The base engine on Turismo was still the French 1.6 liter. One source claims it was only available with an automatic, while another said it was only available with a four-speed manual. The latter seems more likely.
The Dodge Rampage and Plymouth Scamp appeared in 1984, with pickup beds instead of hatchbacks, and a “Shelby” 2.2 was available with 110 hp.
The 1984 lineup of Dodge trucks included light duty pickups, Ram wagons and vans, the Ramcharger SUV, and the Ram 50 (imported from Mitsubishi), as well as the Omni-based, front-wheel-drive Dodge Rampage pickup.
The Dodge Ram pickups were basically carryovers from the 1981 redesign. The Ram symbol (dating back to the 1930s) now symbolized the entire lineup, with the slogan "Ram Tough,"a change made in 1983. Dodge Ram continued the popular slant-six-powered Ram Miser, in rear and four wheel drive; Ram pickup models included a three-man cab on a 115 or 131-inch wheelbase with two box styles and the Crew Cab for six passenger capacity.
Four-wheel-drive pickups were called Power Rams; they were available in 115 and 131 inch wheelbases (six and a half foot or eight foot beds); Dodge-made Rams started at the D150 full-sized pickup (W150 with four wheel drive) and continued with the D250 and D350 (two wheel drive) or W250 and W350 (four wheel drive); chassis cabs (medium duty trucks) were also sold as the D450/W450. The 250/350 were available with crew cabs. The club cab was no longer made.
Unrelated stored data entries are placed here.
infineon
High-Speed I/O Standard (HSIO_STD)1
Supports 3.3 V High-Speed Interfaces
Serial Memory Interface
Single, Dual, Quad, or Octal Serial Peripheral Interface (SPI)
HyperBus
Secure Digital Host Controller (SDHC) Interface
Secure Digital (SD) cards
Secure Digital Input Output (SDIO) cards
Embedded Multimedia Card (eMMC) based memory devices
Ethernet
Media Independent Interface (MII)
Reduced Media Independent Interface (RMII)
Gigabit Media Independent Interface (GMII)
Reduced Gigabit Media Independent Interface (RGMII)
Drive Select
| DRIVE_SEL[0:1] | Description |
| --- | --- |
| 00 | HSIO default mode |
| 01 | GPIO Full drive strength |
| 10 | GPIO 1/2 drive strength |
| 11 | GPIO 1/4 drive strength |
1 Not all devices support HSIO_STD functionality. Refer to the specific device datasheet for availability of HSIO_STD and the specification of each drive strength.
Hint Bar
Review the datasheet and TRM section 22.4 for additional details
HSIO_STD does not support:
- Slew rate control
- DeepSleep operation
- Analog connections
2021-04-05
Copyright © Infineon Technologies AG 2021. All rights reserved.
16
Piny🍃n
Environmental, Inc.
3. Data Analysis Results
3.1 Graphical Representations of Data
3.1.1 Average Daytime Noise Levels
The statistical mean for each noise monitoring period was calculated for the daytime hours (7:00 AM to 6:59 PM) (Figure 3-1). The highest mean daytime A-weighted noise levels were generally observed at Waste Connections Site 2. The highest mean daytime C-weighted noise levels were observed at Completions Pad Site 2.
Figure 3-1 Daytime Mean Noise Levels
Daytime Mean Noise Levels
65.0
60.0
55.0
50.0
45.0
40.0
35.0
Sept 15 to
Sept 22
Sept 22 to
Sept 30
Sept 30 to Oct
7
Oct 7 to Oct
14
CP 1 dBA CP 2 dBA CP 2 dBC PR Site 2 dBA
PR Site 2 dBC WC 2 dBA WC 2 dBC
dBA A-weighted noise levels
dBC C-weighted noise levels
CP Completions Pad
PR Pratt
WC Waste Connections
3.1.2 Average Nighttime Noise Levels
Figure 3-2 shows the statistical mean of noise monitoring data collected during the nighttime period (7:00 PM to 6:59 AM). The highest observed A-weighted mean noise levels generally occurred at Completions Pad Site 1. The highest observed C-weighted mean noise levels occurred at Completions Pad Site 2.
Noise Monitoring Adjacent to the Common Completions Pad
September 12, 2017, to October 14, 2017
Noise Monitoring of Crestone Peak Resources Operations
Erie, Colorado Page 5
Engines were the usual 225 cubic inch slant six (3.7 liters) with single barrel carburetor, 318 V8 with two-barrel carb, and 360 V8 with four-barrel carb.
The Mitsubishi-made Ram 50 had a 109.4 inch wheelbase; the base economy model and Ram 50 Custom had a payload of 1,503 pounds, while the Royal had a payload of 1,556 pounds and the Sport had a payload of 1,534 pounds. The Ram 50 was probably one of the best Asian pickups, and it was carried by Chrysler until 1993; to date it has not been replaced by a Chrysler vehicle.
The Ramcharger SUV, essentially a pickup with a built-in bed cap, had two and four-wheel drive, with more standard equipment.
Standard features included a 35-gallon fuel tank and automatic locking hubs on all four-wheel-drive models.
The Rampage, a pickup truck based on the Omni/Horizon platform with an optional 2.2 liter engine, continued into its third year.
In 1984, the Mini-Ram Van, sold for only a few years, was dropped, with the name transferred to the new minivan platform; it was powered by a 101 horsepower 2.2 liter engine. The Ram Van now had computer-selected front springs, a bigger 60 amp alternator (replacing the 48 amp model), and a Value Wagon edition with a 36 gallon fuel tank, more gauges, and more chromework.
Dodge's Ram Wagons had extra seating capacity and trailer-hauling ability in a space-efficient design that was shorter than traditional station wagons. They had the industry's only single rear door.
Vinyl high back bucket seats, a deluxe heater, bright surround moldings on all vented rear quarter windows, and tinted glass in all Ram Wagons were among new standard equipment. On the Ram Van, tinted glass and a vinyl low back bucket seat for the driver were standard.
From 1984, as the company dove into efficient front wheel drive vehicles, the Ram van was increasingly neglected despite comfortable fleet sales; it was no longer a star, with attention and retail sales focused on the minivans, and few non-institutional takers for the various vans.
The 225 ClD Slant Six engine was the basic power plant for most domestic truck models for 1984.
The 2.3 liter four-cylinder turbodiesel from Mitsubishi was available on the Ram 50 and Power Ram 50 Royal premium models.
The Colt was made by Mitsubishi, and sold by Chrysler in hatchback form. The unique manual transmission, the Twin-Stick, operated like a 10-speed bicycle, with a low and high gear and a set of standard gears. The GTS Turbo was a pocket rocket with stunning acceleration, and the GTS provided good handling and a sporty image without the cost of the turbo. The Colt E was Economical, and the DL provided various comfort and convenience features. All were front wheel drive. The GTS Turbo was new for 1984, and a number of other minor changes were made for the year.